Wynika z tego, ze Gentoo tworzone jest i rozprowadzane na licencji GNU GPL.

Po przeczytaniu tego:

http://www.opensource.org/licenses/gpl-license.php

sam odpowiesz sobie na pytanie.

PZDR

----------

## _troll_

Oprocz wypuszczania softu na licencji GPL, sa jeszcze takie "problemy" jak mplayer, czy mp3...

Aczkolwiek - ja uzywam gentoo w robocie  :Smile: 

Pozdrawiam,

Przemek

----------

## 13Homer

Bywały podobno takie przypadki, że urzędy skarbowe żądały zapłacenia podatku od tego typu oprogramowania.

══════════

[Zadanie A]
Odpowiedz krótko na pytania do wybranego tekstu.
(i) Na jakiej licencji tworzone i rozprowadzane jest Gentoo?
(ii) Jakie dwa „problemy” wymienia Przemek oprócz wypuszczania softu na licencji GPL?
(iii) Czego podobno żądały urzędy skarbowe?
[Zadanie B]
Przetłumacz, proszę, na angielski to zdanie z wybranego tekstu: „Bywały podobno takie przypadki, że urzędy skarbowe żądały zapłacenia podatku od tego typu oprogramowania.”
[Zadanie C]
Wypisz dokładnie z wybranego tekstu fragment od słów „Wynika z tego, ze” aż do słów „sobie na pytanie.”.

[Dostarczone dane]
══════════

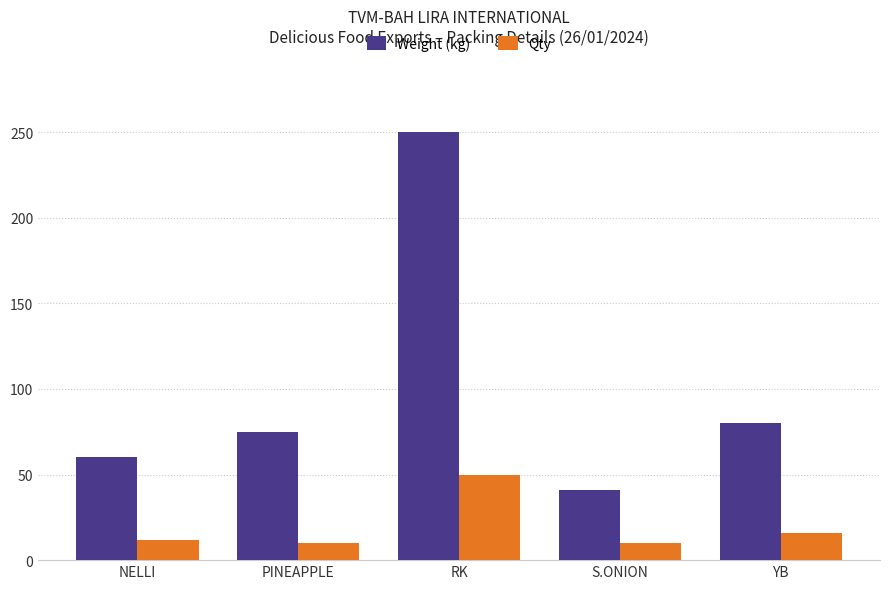

Does the chart contain any negative values?

No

══════════

[Odpowiedź do zadania A]
(i) Na licencji GNU GPL.
(ii) Mplayer i mp3.
(iii) Zapłacenia podatku od tego typu oprogramowania.

[Odpowiedź do zadania B]
There have reportedly been cases in which tax offices demanded that tax be paid on this type of software.

[Odpowiedź do zadania C]
Wynika z tego, ze Gentoo tworzone jest i rozprowadzane na licencji GNU GPL.

Po przeczytaniu tego:

http://www.opensource.org/licenses/gpl-license.php

sam odpowiesz sobie na pytanie.